> [Exercise goal] The answer must be every line of the records below that contains the word "system".

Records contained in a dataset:
□ □ □ □ □ □ □

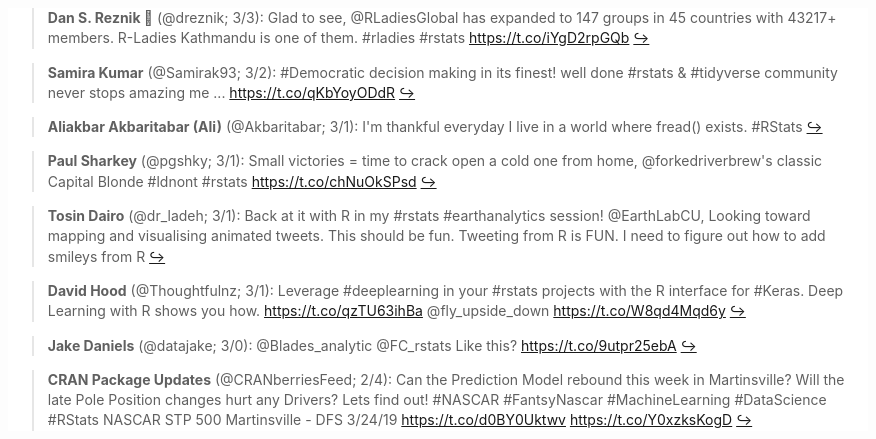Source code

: 


> **Dan S. Reznik 🔎** (@dreznik; 3/3): Glad to see, @RLadiesGlobal has expanded to 147 groups in 45 countries with 43217+ members. R-Ladies Kathmandu is one of them. #rladies  #rstats https://t.co/iYgD2rpGQb  [&#8618;](https://twitter.com/dataandme/status/1109835465417326592)




> **Samira Kumar** (@Samirak93; 3/2): #Democratic decision making in its finest!
well done
#rstats &amp; #tidyverse community never stops amazing me ... https://t.co/qKbYoyODdR  [&#8618;](https://twitter.com/dataandme/status/1109907462830866432)




> **Aliakbar Akbaritabar (Ali)** (@Akbaritabar; 3/1): I'm thankful everyday I live in a world where fread() exists. #RStats  [&#8618;](https://twitter.com/dataandme/status/1109920158338961410)




> **Paul Sharkey** (@pgshky; 3/1): Small victories = time to crack open a cold one from home, @forkedriverbrew's classic Capital Blonde #ldnont #rstats https://t.co/chNuOkSPsd  [&#8618;](https://twitter.com/dataandme/status/1109919074677653504)




> **Tosin Dairo** (@dr_ladeh; 3/1): Back at it with R in my #rstats #earthanalytics session! @EarthLabCU,
           Looking toward mapping and visualising animated tweets. 
           This should be fun. Tweeting from R is FUN. 
           I need to figure out how to add smileys from R  [&#8618;](https://twitter.com/dataandme/status/1109912525448060928)




> **David Hood** (@Thoughtfulnz; 3/1): Leverage #deeplearning in your #rstats projects with the R interface for #Keras. Deep Learning with R shows you how. https://t.co/qzTU63ihBa @fly_upside_down https://t.co/W8qd4Mqd6y  [&#8618;](https://twitter.com/dataandme/status/1109864798198644738)




> **Jake Daniels** (@datajake; 3/0): @Blades_analytic @FC_rstats Like this? https://t.co/9utpr25ebA  [&#8618;](https://twitter.com/dataandme/status/1109836103643615233)




> **CRAN Package Updates** (@CRANberriesFeed; 2/4): Can the Prediction Model rebound this week in Martinsville? Will the late Pole Position changes hurt any Drivers? Lets find out!
#NASCAR
#FantsyNascar
#MachineLearning
#DataScience
#RStats
NASCAR STP 500 Martinsville - DFS 3/24/19 https://t.co/d0BY0Uktwv https://t.co/Y0xzksKogD  [&#8618;](https://twitter.com/dataandme/status/1109873092581605376)


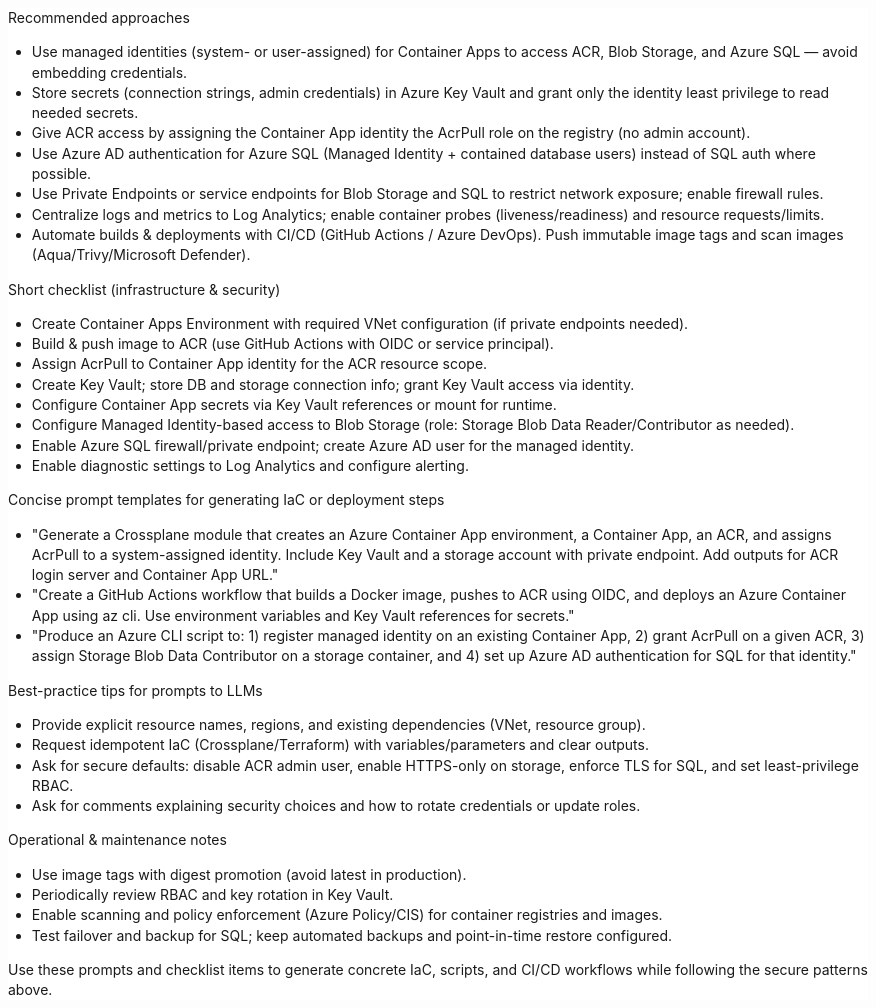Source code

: Recommended approaches

- Use managed identities (system- or user-assigned) for Container Apps to access ACR, Blob Storage, and Azure SQL — avoid embedding credentials.
- Store secrets (connection strings, admin credentials) in Azure Key Vault and grant only the identity least privilege to read needed secrets.
- Give ACR access by assigning the Container App identity the AcrPull role on the registry (no admin account).
- Use Azure AD authentication for Azure SQL (Managed Identity + contained database users) instead of SQL auth where possible.
- Use Private Endpoints or service endpoints for Blob Storage and SQL to restrict network exposure; enable firewall rules.
- Centralize logs and metrics to Log Analytics; enable container probes (liveness/readiness) and resource requests/limits.
- Automate builds & deployments with CI/CD (GitHub Actions / Azure DevOps). Push immutable image tags and scan images (Aqua/Trivy/Microsoft Defender).

Short checklist (infrastructure & security)
- Create Container Apps Environment with required VNet configuration (if private endpoints needed).
- Build & push image to ACR (use GitHub Actions with OIDC or service principal).
- Assign AcrPull to Container App identity for the ACR resource scope.
- Create Key Vault; store DB and storage connection info; grant Key Vault access via identity.
- Configure Container App secrets via Key Vault references or mount for runtime.
- Configure Managed Identity-based access to Blob Storage (role: Storage Blob Data Reader/Contributor as needed).
- Enable Azure SQL firewall/private endpoint; create Azure AD user for the managed identity.
- Enable diagnostic settings to Log Analytics and configure alerting.

Concise prompt templates for generating IaC or deployment steps
- "Generate a Crossplane module that creates an Azure Container App environment, a Container App, an ACR, and assigns AcrPull to a system-assigned identity. Include Key Vault and a storage account with private endpoint. Add outputs for ACR login server and Container App URL."
- "Create a GitHub Actions workflow that builds a Docker image, pushes to ACR using OIDC, and deploys an Azure Container App using az cli. Use environment variables and Key Vault references for secrets."
- "Produce an Azure CLI script to: 1) register managed identity on an existing Container App, 2) grant AcrPull on a given ACR, 3) assign Storage Blob Data Contributor on a storage container, and 4) set up Azure AD authentication for SQL for that identity."

Best-practice tips for prompts to LLMs
- Provide explicit resource names, regions, and existing dependencies (VNet, resource group).
- Request idempotent IaC (Crossplane/Terraform) with variables/parameters and clear outputs.
- Ask for secure defaults: disable ACR admin user, enable HTTPS-only on storage, enforce TLS for SQL, and set least-privilege RBAC.
- Ask for comments explaining security choices and how to rotate credentials or update roles.

Operational & maintenance notes
- Use image tags with digest promotion (avoid latest in production).
- Periodically review RBAC and key rotation in Key Vault.
- Enable scanning and policy enforcement (Azure Policy/CIS) for container registries and images.
- Test failover and backup for SQL; keep automated backups and point-in-time restore configured.

Use these prompts and checklist items to generate concrete IaC, scripts, and CI/CD workflows while following the secure patterns above.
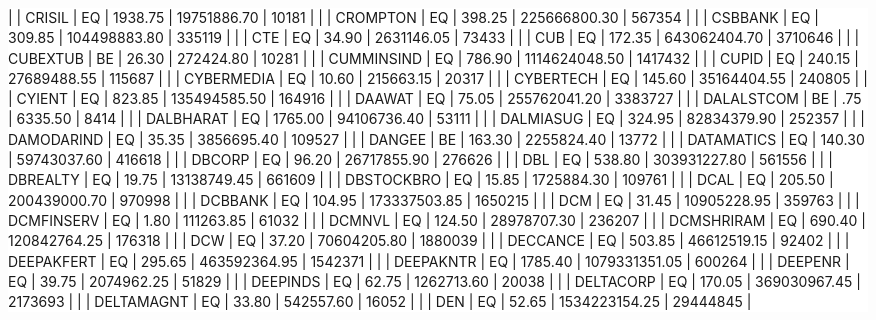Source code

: |  | CRISIL | EQ | 1938.75 | 19751886.70 | 10181 |
|  | CROMPTON | EQ | 398.25 | 225666800.30 | 567354 |
|  | CSBBANK | EQ | 309.85 | 104498883.80 | 335119 |
|  | CTE | EQ | 34.90 | 2631146.05 | 73433 |
|  | CUB | EQ | 172.35 | 643062404.70 | 3710646 |
|  | CUBEXTUB | BE | 26.30 | 272424.80 | 10281 |
|  | CUMMINSIND | EQ | 786.90 | 1114624048.50 | 1417432 |
|  | CUPID | EQ | 240.15 | 27689488.55 | 115687 |
|  | CYBERMEDIA | EQ | 10.60 | 215663.15 | 20317 |
|  | CYBERTECH | EQ | 145.60 | 35164404.55 | 240805 |
|  | CYIENT | EQ | 823.85 | 135494585.50 | 164916 |
|  | DAAWAT | EQ | 75.05 | 255762041.20 | 3383727 |
|  | DALALSTCOM | BE | .75 | 6335.50 | 8414 |
|  | DALBHARAT | EQ | 1765.00 | 94106736.40 | 53111 |
|  | DALMIASUG | EQ | 324.95 | 82834379.90 | 252357 |
|  | DAMODARIND | EQ | 35.35 | 3856695.40 | 109527 |
|  | DANGEE | BE | 163.30 | 2255824.40 | 13772 |
|  | DATAMATICS | EQ | 140.30 | 59743037.60 | 416618 |
|  | DBCORP | EQ | 96.20 | 26717855.90 | 276626 |
|  | DBL | EQ | 538.80 | 303931227.80 | 561556 |
|  | DBREALTY | EQ | 19.75 | 13138749.45 | 661609 |
|  | DBSTOCKBRO | EQ | 15.85 | 1725884.30 | 109761 |
|  | DCAL | EQ | 205.50 | 200439000.70 | 970998 |
|  | DCBBANK | EQ | 104.95 | 173337503.85 | 1650215 |
|  | DCM | EQ | 31.45 | 10905228.95 | 359763 |
|  | DCMFINSERV | EQ | 1.80 | 111263.85 | 61032 |
|  | DCMNVL | EQ | 124.50 | 28978707.30 | 236207 |
|  | DCMSHRIRAM | EQ | 690.40 | 120842764.25 | 176318 |
|  | DCW | EQ | 37.20 | 70604205.80 | 1880039 |
|  | DECCANCE | EQ | 503.85 | 46612519.15 | 92402 |
|  | DEEPAKFERT | EQ | 295.65 | 463592364.95 | 1542371 |
|  | DEEPAKNTR | EQ | 1785.40 | 1079331351.05 | 600264 |
|  | DEEPENR | EQ | 39.75 | 2074962.25 | 51829 |
|  | DEEPINDS | EQ | 62.75 | 1262713.60 | 20038 |
|  | DELTACORP | EQ | 170.05 | 369030967.45 | 2173693 |
|  | DELTAMAGNT | EQ | 33.80 | 542557.60 | 16052 |
|  | DEN | EQ | 52.65 | 1534223154.25 | 29444845 |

□ □ □ □ □ □ □

> [Task output]
- Use managed identities (system- or user-assigned) for Container Apps to access ACR, Blob Storage, and Azure SQL — avoid embedding credentials.
- "Generate a Crossplane module that creates an Azure Container App environment, a Container App, an ACR, and assigns AcrPull to a system-assigned identity. Include Key Vault and a storage account with private endpoint. Add outputs for ACR login server and Container App URL."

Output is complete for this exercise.